Compiler – Procedure for Statically Type Checking Complex Expressions

compilerlanguage-agnostictypetype-systems

Note: When I used "complex" in the title, I mean that the expression has many operators and operands. Not that the expression itself is complex.


I've recently been working on a simple compiler to x86-64 assembly. I've finished the compiler's main front end – the lexer and parser – and am now able to generate an Abstract Syntax Tree representation of my program. And since my language will be statically typed, I am now doing the next phase: type checking the source code. However, I've come to a problem and have not been able to reasonably solve it myself.

Consider the following example:

My compiler's parser has read this line of code:

int a = 1 + 2 - 3 * 4 - 5

And converted it to the following AST:

       =
     /   \
  a(int)  \
           -
         /   \
        -     5
      /   \
     +     *
    / \   / \
   1   2 3   4

Now it must type check the AST. it starts by first type checking the = operator. It first checks the left hand side of the operator. It sees that the variable a is declared as an integer. So it must now verify that the right hand side expression evaluates to an integer.

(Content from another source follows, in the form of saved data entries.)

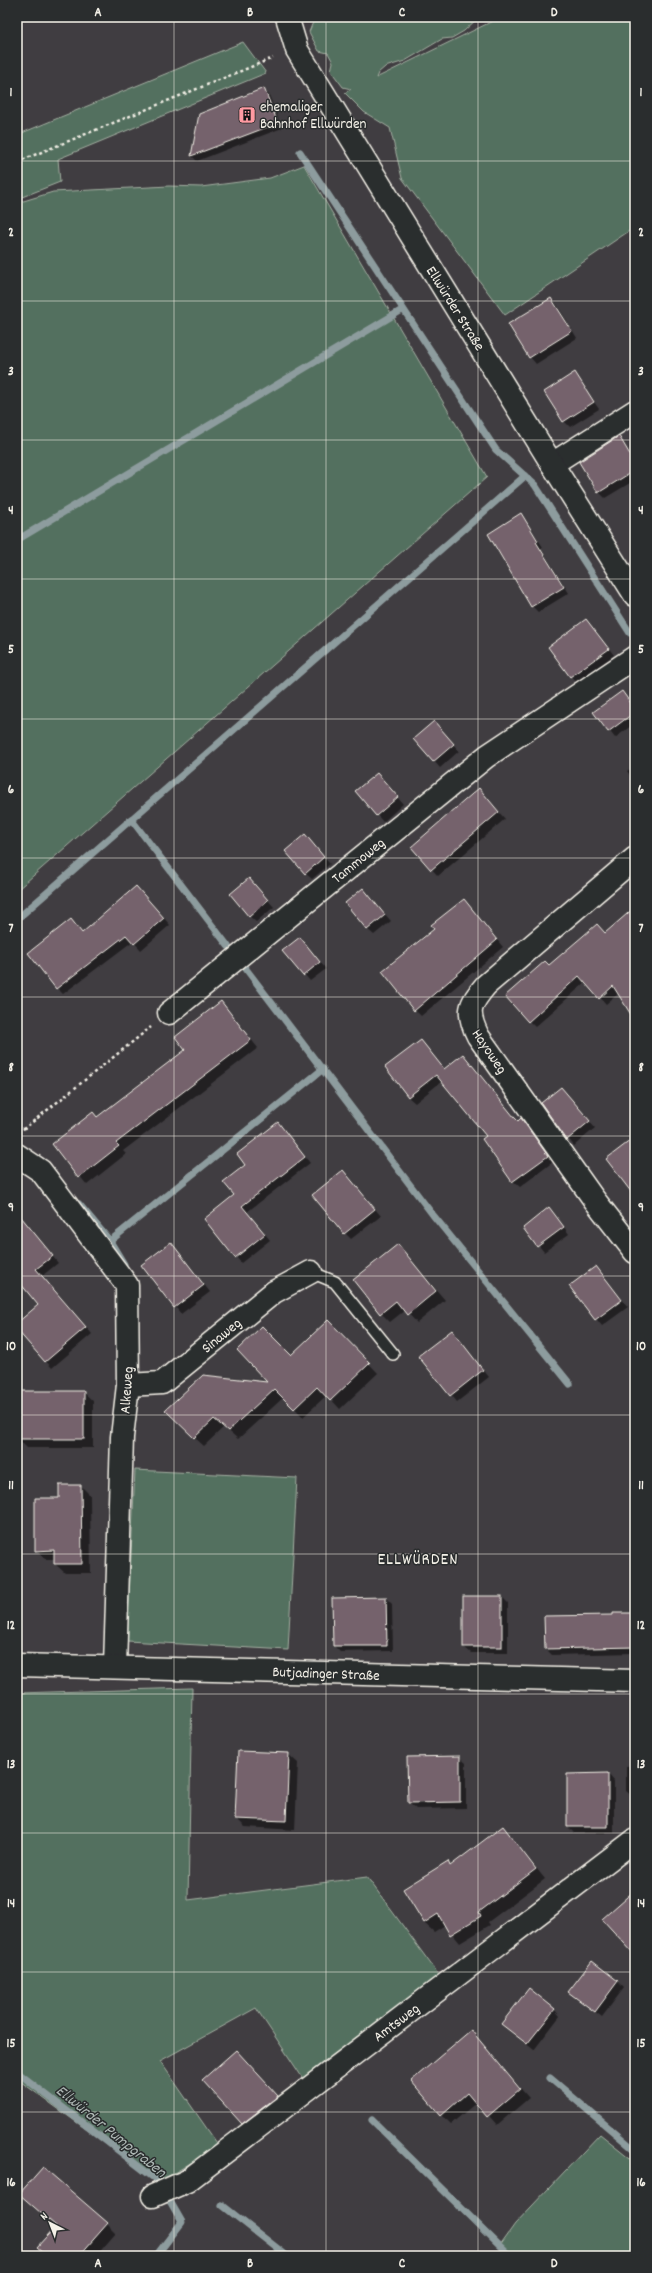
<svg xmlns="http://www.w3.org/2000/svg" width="652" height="2273" viewBox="0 0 652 2273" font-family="Dekko,sans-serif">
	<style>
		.green { fill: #536f5e; stroke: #a4b0a3 }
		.shadow { fill: #0007 }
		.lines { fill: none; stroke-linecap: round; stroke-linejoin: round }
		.stream { stroke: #8d9c9e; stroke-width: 7 }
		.building { fill: #74626c; stroke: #f4f1e8 }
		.lane-casing { stroke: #f4f1e8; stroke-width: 14 }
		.street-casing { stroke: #f4f1e8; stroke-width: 25 }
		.secondary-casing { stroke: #f4f1e8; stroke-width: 25 }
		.path { stroke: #f4f1e8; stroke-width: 2.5; stroke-dasharray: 3 3; stroke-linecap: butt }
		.lane { stroke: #2a2d2e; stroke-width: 11 }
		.street { stroke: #2a2d2e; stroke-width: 22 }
		.secondary { stroke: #2a2d2e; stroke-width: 22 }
		.grid { fill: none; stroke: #f4f1e8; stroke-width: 1; stroke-opacity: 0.55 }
		.labels { text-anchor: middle; stroke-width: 3; stroke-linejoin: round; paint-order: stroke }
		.poi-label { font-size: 15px; fill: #f4f1e8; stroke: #2a2d2e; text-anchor: start }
		.street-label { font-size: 15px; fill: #f4f1e8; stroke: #2a2d2e }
		.water-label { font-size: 16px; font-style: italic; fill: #afb9b6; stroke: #2a2d2e }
		.quarter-label { font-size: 17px; letter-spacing: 1px; fill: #f4f1e8; stroke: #2a2d2e }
		.neatline { fill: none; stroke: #f4f1e8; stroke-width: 1.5 }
		.grid-label { font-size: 13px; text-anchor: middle; font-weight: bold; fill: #f4f1e8 }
	</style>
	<rect width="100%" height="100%" fill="#403d41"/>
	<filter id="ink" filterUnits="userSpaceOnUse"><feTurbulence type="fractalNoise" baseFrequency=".025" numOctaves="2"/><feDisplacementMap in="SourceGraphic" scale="8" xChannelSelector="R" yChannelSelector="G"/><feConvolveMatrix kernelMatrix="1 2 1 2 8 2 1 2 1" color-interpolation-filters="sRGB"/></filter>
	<g filter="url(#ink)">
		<g class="green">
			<polygon points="315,17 479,17 464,31 452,38 442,39 405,61 385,67 378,73 376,78 501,17 635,18 635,227 505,315 402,178 390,128 364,112 345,93 351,89 343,87 331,71 333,62 328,53 319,51 309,32"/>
			<polygon points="243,42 266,73 58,159 60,182 17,199 17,135"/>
			<polygon points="304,165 487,477 17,890 17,203 53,192 169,186 201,187 270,178"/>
			<polygon points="135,1470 297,1478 288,1650 127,1641"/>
			<polygon points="192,1688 188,1900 367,1877 444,1982 310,2089 256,2008 160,2061 219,2146 159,2182 17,2079 17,1693"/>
			<polygon points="600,2134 635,2162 635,2256 511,2256 500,2245 515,2224"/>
		</g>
		<g class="shadow">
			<polygon points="264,90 269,95 282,128 197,161 192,156 200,114"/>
			<polygon points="551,299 557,305 577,338 536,364 530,357"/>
			<polygon points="574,374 599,409 570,427 564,421"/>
			<polygon points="618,438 635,460 635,480 605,498 599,492"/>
			<polygon points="521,515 543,547 541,549 569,593 538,612 532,606"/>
			<polygon points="586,620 614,655 577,683 571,676"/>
			<polygon points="622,692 635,708 635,723 615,738 595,712"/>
			<polygon points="440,729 459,751 440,768 415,739"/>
			<polygon points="635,766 635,782 627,771"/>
			<polygon points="383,780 403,804 383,822 377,815"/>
			<polygon points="485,796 505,819 438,876 412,847"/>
			<polygon points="311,842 330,864 312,879 305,873"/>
			<polygon points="249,879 274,907 256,922 249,916"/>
			<polygon points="363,889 391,921 374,935 367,929"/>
			<polygon points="142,893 170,925 141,950 133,941 63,994 57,988 71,921 82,933"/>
			<polygon points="464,900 503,947 421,1016 415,1010"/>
			<polygon points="635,909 635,1019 619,993 606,1004 586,982 535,1027 529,1021 605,934"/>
			<polygon points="300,938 326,969 310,981 284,951"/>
			<polygon points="221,1002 258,1048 123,1151 126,1154 87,1185 54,1144 97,1118 187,1050"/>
			<polygon points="421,1041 445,1070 463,1055 518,1122 521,1120 527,1126 553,1162 520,1187 513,1181 487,1137 442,1081 415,1103 408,1097"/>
			<polygon points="561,1088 595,1128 574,1146 542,1103"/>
			<polygon points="278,1124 310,1163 247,1212 270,1240 241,1263 236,1257 235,1195 247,1165"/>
			<polygon points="343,1171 381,1216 351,1239 345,1233"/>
			<polygon points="555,1215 569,1234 544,1252 524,1228"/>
			<polygon points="25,1223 58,1263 42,1276 92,1334 52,1368 17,1329 17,1324 39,1305 17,1278 17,1230"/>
			<polygon points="171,1243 210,1292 181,1314 142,1265"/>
			<polygon points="398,1245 445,1300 417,1323 405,1310 390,1322 381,1313"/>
			<polygon points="596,1267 628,1307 602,1326 570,1286"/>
			<polygon points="337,1330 378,1373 340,1409 327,1395 303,1417 284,1397 238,1439 224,1427 204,1446 175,1420 270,1383 291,1357"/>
			<polygon points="458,1338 489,1377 457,1402 420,1356"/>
			<polygon points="83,1392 93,1401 93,1448 27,1448 18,1439"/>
			<polygon points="81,1486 90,1495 91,1573 65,1573 55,1564 55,1559 45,1559 36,1550 60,1499"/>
			<polygon points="502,1597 508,1603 508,1653 471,1653 464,1647"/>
			<polygon points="386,1598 392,1604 393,1651 340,1652 334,1646 333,1599"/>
			<polygon points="635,1614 635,1653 552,1655 546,1649 545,1617"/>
			<polygon points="288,1754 298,1763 295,1830 245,1827 236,1818"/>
			<polygon points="459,1757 466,1763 466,1808 416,1809 409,1803"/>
			<polygon points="635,1765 635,1797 633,1797 626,1791 626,1766"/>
			<polygon points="608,1774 614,1781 614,1833 574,1833 568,1827"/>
			<polygon points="503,1827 545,1879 488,1922 490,1925 460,1943 445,1925 434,1932 424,1923 448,1862 451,1866"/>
			<polygon points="617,1981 624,1988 602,2017 570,1992"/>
			<polygon points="554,2009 560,2016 534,2050 502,2024"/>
			<polygon points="471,2032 529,2098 497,2125 477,2102 451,2124 442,2115"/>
			<polygon points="245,2060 286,2106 252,2132 242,2123"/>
			<polygon points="21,2194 107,2224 116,2233 96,2256 47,2256 38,2247 56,2226"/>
		</g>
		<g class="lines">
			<g class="stream">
				<polyline points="300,152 496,450 535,485 630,633"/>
				<polyline points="17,540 402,310"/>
				<polyline points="131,819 228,946"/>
				<polyline points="17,919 525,476"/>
				<polyline points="246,969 433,1215 570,1384"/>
				<polyline points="79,1204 110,1241 124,1264"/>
				<polyline points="110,1241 323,1069"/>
				<polyline points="17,2072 159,2182 182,2222 156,2256"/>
				<polyline points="550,2078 635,2150"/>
				<polyline points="372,2120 510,2256"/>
				<polyline points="222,2205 287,2256"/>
			</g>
		</g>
		<g class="building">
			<polygon points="264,88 278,123 191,156 199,114"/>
			<polygon points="551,298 572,331 529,358 508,324"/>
			<polygon points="575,372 594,402 563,422 544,392"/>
			<polygon points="619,436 635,463 635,470 598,493 579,462"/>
			<polygon points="521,513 538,541 536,542 564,587 531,607 488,534"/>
			<polygon points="586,619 609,649 570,677 548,647"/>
			<polygon points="622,691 635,709 635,712 608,732 593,712"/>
			<polygon points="434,721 454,744 433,762 413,739"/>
			<polygon points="377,773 398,797 376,816 355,791"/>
			<polygon points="479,788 499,812 431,870 411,847"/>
			<polygon points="305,834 324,857 305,874 285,851"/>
			<polygon points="249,878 268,900 249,917 230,894"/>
			<polygon points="136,886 164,918 134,944 126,935 56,989 28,953 71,919 82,933"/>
			<polygon points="363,888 385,915 367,930 345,903"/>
			<polygon points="464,899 497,940 414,1011 382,971 434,929 431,925"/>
			<polygon points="635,907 635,1021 613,986 599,999 579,976 528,1022 505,996 545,961 549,965 597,924 605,933"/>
			<polygon points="300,937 320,962 303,976 282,951"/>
			<polygon points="221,1001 251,1040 116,1143 119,1146 78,1178 52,1144 93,1112 97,1117 185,1050 175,1037"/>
			<polygon points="421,1040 444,1069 463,1054 514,1117 518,1121 521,1118 548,1156 512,1182 482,1139 486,1136 436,1075 408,1097 385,1067"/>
			<polygon points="561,1087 590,1121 567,1140 541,1103"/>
			<polygon points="278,1122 305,1157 242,1206 265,1234 235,1258 204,1219 234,1195 223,1182 245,1165 237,1154"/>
			<polygon points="635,1137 635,1197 606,1159"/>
			<polygon points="343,1170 375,1209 344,1234 312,1195"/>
			<polygon points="549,1207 564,1227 537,1247 523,1228"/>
			<polygon points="17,1212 53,1256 36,1269 86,1327 45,1362 17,1330 17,1323 38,1305 20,1283 17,1285"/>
			<polygon points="171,1242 204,1285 174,1308 141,1265"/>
			<polygon points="398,1244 436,1291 407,1315 396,1301 380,1314 353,1280"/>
			<polygon points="596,1266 622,1300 595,1320 569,1286"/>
			<polygon points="328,1320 370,1363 330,1401 317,1387 294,1409 274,1389 228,1431 214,1419 194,1438 165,1410 203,1375 267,1382 237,1350 262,1326 291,1355"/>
			<polygon points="452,1330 483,1370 450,1396 418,1356"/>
			<rect x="17" y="1391" width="67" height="48"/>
			<polygon points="59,1485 81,1485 82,1564 54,1564 54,1550 35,1551 35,1498 59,1498"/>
			<rect x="463" y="1596" width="39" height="51"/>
			<polygon points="386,1597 387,1646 333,1646 332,1598"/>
			<polygon points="613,1613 635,1613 635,1647 545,1649 544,1616 613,1615"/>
			<polygon points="238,1751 289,1753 286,1821 235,1819"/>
			<polygon points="460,1756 460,1802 408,1803 407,1757"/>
			<polygon points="608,1773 608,1827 567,1827 567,1774"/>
			<polygon points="503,1826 536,1869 479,1912 481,1916 450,1935 438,1914 424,1923 403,1889 448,1861 450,1866"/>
			<polygon points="635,1890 635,1955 602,1919"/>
			<polygon points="592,1961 618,1981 595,2012 568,1992"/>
			<polygon points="529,1988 555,2009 527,2044 501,2024"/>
			<polygon points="471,2030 520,2089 487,2117 467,2093 441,2116 411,2081"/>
			<polygon points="236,2050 278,2096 242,2124 202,2080"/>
			<polygon points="43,2167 108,2223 79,2256 48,2256 37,2247 56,2226 19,2194"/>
		</g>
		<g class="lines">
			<defs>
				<polyline id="lane" points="311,1272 335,1282 393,1354"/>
				<g id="street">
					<polyline points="552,464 635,411"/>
					<path d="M635 858 486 985C469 1005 466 1012 478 1036L593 1198 635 1252"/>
					<polyline points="169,1013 487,756 635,657"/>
					<polyline points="17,1155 41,1171 127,1285 128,1385 122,1437 115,1667"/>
					<polyline points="128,1385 162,1383 274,1292 311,1272"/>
					<polyline points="153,2196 187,2181 635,1840"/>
				</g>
				<g id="secondary">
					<polyline points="287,17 297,50 552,464 635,595"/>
					<polyline points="17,1665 635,1681"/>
				</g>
			</defs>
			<use href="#lane" class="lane-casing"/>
			<use href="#street" class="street-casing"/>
			<use href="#secondary" class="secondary-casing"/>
			<g class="path">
				<polyline points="108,18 111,17"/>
				<polyline points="17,162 273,58"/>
				<polyline points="17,1131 25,1128 151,1027"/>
			</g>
			<use href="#lane" class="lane"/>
			<use href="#street" class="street"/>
			<use href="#secondary" class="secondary"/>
		</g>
	</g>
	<path class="grid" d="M174 17V2256M326 17V2256M478 17V2256M17 161H635M17 301H635M17 440H635M17 579H635M17 719H635M17 858H635M17 997H635M17 1136H635M17 1276H635M17 1415H635M17 1554H635M17 1694H635M17 1833H635M17 1972H635M17 2112H635"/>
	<defs>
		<symbol id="building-square" viewBox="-11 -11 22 22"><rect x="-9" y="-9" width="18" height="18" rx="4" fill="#ff9aa2" stroke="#2a2d2e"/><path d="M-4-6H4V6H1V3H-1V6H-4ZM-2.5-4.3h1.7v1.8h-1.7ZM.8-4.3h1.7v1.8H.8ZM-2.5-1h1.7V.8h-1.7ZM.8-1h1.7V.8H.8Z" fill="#111"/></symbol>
	</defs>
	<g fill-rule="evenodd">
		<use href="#building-square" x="237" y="105" width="20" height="20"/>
	</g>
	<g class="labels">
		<g class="poi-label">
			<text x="260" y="111">ehemaliger<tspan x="260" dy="17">Bahnhof Ellwürden</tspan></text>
		</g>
		<g class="street-label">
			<text transform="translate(456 308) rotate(58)" y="5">Ellwürder Straße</text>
			<text transform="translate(358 860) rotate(-39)" y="5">Tammoweg</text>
			<text transform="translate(490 1051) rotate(56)" y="5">Hayoweg</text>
			<text transform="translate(221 1335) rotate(-39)" y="5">Sinaweg</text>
			<text transform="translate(126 1390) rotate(-86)" y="5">Alkeweg</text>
			<text transform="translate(326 1673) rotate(2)" y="5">Butjadinger Straße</text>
			<text transform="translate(396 2022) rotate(-37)" y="5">Amtsweg</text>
		</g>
		<g class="water-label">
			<text transform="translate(112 2130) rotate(39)" y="6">Ellwürder Pumpgraben</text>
		</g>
		<g class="quarter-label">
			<text x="418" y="1564">ELLWÜRDEN</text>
		</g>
	</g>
	<rect width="652" height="2273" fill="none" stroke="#2a2d2e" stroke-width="44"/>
	<g transform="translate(50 2223) rotate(318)" stroke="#2a2d2e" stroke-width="3" paint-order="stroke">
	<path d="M0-3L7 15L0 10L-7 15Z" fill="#f4f1e8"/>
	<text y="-6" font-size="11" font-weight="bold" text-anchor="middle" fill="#f4f1e8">N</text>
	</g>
	<rect x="22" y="22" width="608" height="2229" class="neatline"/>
	<g class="grid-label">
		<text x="98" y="16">A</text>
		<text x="250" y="16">B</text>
		<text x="402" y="16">C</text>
		<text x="554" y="16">D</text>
		<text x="11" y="96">1</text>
		<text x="641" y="96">1</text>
		<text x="11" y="236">2</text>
		<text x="641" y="236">2</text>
		<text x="11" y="375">3</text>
		<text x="641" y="375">3</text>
		<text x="11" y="514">4</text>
		<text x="641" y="514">4</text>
		<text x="11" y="653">5</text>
		<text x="641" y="653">5</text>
		<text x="11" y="793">6</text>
		<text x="641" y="793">6</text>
		<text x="11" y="932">7</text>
		<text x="641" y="932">7</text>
		<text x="11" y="1071">8</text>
		<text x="641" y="1071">8</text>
		<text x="11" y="1211">9</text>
		<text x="641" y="1211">9</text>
		<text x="11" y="1350">10</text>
		<text x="641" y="1350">10</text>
		<text x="11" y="1489">11</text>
		<text x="641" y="1489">11</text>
		<text x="11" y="1629">12</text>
		<text x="641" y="1629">12</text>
		<text x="11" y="1768">13</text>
		<text x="641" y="1768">13</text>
		<text x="11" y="1907">14</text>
		<text x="641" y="1907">14</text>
		<text x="11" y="2047">15</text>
		<text x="641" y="2047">15</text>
		<text x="11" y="2186">16</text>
		<text x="641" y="2186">16</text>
		<text x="98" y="2267">A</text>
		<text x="250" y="2267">B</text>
		<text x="402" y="2267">C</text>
		<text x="554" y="2267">D</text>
	</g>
</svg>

I understand how this could be done if the expression was just a single value, such as 1 or 'a'. But how would this be done for expressions with multiple values and operands – a complex expression – such as the one above? To correctly determine the value of the expression, it seems like the type checker would actual have to execute the expression itself and record the result. But this obviously seems to defeat the purpose of separating the compilation and execution phases.

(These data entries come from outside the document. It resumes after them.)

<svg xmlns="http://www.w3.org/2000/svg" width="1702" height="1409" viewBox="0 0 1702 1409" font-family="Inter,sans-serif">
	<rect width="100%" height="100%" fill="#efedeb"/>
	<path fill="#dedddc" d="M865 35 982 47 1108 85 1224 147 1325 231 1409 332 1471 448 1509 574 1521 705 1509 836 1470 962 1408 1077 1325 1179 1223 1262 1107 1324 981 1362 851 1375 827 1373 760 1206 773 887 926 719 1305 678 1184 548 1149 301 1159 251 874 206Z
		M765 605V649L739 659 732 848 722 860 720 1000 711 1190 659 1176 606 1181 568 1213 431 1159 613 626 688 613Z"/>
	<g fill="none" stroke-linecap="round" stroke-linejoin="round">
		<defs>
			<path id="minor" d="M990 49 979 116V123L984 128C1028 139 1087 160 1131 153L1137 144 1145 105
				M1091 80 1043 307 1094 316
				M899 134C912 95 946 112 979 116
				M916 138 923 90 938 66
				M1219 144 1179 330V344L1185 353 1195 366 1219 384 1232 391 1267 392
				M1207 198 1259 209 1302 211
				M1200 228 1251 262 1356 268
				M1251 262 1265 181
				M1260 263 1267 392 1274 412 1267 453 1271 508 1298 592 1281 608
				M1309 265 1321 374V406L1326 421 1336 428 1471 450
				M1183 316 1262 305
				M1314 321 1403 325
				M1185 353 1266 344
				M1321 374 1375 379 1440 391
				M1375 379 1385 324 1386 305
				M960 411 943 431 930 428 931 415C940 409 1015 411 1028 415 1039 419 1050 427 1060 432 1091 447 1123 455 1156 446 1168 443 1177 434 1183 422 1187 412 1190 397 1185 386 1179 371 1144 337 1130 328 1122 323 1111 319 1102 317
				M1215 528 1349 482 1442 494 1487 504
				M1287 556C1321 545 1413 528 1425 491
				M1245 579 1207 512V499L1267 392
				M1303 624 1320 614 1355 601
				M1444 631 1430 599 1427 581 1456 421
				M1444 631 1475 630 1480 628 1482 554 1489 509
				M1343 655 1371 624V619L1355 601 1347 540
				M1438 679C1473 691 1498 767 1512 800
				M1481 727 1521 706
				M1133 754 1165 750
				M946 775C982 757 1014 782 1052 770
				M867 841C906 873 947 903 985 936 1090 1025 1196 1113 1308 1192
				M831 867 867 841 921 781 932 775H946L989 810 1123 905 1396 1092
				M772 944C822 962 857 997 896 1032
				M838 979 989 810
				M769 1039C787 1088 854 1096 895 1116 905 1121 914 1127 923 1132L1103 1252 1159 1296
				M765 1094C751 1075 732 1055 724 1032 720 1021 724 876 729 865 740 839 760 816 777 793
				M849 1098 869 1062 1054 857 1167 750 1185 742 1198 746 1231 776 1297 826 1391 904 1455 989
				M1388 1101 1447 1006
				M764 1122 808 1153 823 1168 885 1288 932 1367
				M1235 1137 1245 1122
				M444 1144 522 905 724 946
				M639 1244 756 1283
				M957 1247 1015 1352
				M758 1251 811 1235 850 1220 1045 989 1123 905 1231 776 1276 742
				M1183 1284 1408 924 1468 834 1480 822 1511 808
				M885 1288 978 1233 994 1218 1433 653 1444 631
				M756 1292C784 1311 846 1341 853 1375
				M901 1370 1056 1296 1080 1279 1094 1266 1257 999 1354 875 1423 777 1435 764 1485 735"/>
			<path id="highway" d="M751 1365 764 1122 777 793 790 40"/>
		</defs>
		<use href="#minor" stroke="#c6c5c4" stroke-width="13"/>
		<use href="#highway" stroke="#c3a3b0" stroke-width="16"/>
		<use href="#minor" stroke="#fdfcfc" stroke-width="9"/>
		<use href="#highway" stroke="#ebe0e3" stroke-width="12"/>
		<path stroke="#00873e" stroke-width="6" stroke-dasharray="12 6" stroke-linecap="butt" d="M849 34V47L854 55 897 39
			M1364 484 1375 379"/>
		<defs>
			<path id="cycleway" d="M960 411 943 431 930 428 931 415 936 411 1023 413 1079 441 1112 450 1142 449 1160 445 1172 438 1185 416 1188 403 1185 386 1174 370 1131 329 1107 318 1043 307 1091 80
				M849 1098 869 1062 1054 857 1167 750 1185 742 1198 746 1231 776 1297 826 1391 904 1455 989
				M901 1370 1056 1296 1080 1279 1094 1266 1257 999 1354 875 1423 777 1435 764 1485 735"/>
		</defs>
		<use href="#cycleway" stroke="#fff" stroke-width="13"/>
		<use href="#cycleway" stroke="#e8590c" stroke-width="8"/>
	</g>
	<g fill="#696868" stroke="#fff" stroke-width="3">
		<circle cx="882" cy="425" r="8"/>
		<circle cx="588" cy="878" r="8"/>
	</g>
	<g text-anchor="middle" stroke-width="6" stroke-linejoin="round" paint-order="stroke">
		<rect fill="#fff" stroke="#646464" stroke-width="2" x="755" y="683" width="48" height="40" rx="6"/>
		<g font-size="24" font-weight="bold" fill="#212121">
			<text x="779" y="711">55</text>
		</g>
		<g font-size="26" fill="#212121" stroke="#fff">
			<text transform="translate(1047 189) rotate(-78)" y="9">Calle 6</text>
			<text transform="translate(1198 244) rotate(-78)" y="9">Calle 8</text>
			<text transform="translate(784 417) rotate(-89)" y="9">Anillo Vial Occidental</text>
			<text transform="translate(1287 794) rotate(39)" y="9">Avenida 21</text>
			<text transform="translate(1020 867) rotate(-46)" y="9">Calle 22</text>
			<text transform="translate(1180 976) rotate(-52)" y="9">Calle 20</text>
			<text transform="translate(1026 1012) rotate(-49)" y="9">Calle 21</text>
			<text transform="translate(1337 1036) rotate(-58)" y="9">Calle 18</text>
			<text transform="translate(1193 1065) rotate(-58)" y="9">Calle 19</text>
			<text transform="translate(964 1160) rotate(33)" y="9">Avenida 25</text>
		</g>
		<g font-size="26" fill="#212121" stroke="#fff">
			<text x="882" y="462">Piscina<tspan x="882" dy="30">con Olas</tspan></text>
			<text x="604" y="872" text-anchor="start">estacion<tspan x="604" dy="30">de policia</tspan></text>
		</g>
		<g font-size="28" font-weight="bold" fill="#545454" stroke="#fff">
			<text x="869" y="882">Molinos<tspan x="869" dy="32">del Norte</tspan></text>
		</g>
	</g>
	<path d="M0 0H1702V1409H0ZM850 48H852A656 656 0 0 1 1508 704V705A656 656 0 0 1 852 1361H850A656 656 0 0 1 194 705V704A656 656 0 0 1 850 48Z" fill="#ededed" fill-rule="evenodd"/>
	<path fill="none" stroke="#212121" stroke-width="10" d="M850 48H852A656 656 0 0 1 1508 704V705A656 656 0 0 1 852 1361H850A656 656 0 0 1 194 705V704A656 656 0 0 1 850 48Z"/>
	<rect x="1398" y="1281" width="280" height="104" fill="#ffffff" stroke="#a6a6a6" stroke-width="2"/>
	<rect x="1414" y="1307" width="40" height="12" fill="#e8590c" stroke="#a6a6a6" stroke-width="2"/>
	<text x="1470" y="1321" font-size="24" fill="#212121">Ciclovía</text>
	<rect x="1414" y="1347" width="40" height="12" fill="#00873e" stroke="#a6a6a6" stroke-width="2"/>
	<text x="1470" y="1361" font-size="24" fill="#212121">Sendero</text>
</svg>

The only other way I imagine this could be done is to recursively check the leaf of each subexpression in the AST and verify all of the leaf's types match the expected operator type. So starting with the = operator, the type checker would then scan all of the left hand side's AST and verify that the leafs are all integers. It would then repeat this for each operator in the subexpression.

I've tried researching the topic in my copy of "The Dragon Book", but it doesn't seem go in to much detail, and simply reiterates what I already know.

What is the usual method used when a compiler is type checking expressions with many operators and operands? Are any of the methods I mentioned above used? If not, what are the methods and how exactly would they work?

Best Answer

Recursion is the answer, but you descend into each subtree before handling the operation:

int a = 1 + 2 - 3 * 4 - 5

to tree form:

(assign (a) (sub (sub (add (1) (2)) (mul (3) (4))) (5))

Inferring the type happens by first walking the left hand side, then the right hand side, and then handling the operator as soon as the operands' types are inferred:

(assign*(a) (sub (sub (add (1) (2)) (mul (3) (4))) (5))

-> descend into lhs

(assign (a*) (sub (sub (add (1) (2)) (mul (3) (4))) (5))

-> infer a. a is known to be int. We're back in the assign node now:

(assign (int:a)*(sub (sub (add (1) (2)) (mul (3) (4))) (5))

-> descend into rhs, then into the lhs of the inner operators until we hit something interesting

(assign (int:a) (sub*(sub (add (1) (2)) (mul (3) (4))) (5))
(assign (int:a) (sub (sub*(add (1) (2)) (mul (3) (4))) (5))
(assign (int:a) (sub (sub (add*(1) (2)) (mul (3) (4))) (5))
(assign (int:a) (sub (sub (add (1*) (2)) (mul (3) (4))) (5))

-> infer the type of 1, which is int, and return to the parent

(assign (int:a) (sub (sub (add (int:1)*(2)) (mul (3) (4))) (5))

-> go into the rhs

(assign (int:a) (sub (sub (add (int:1) (2*)) (mul (3) (4))) (5))

-> infer the type of 2, which is int, and return to the parent

(assign (int:a) (sub (sub (add (int:1) (int:2)*) (mul (3) (4))) (5))

-> infer the type of add(int, int), which is int, and return to the parent

(assign (int:a) (sub (sub (int:add (int:1) (int:2))*(mul (3) (4))) (5))

-> descend into the rhs

(assign (int:a) (sub (sub (int:add (int:1) (int:2)) (mul*(3) (4))) (5))

etc., until you end up with

(assign (int:a) (int:sub (int:sub (int:add (int:1) (int:2)) (int:mul (int:3) (int:4))) (int:5))*

Whether the assignment itself is also an expression with a type depends on your language.

The important takeaway: to determine the type of any operator node in the tree, you only have to look at its immediate children, which need to have a type assigned to them already.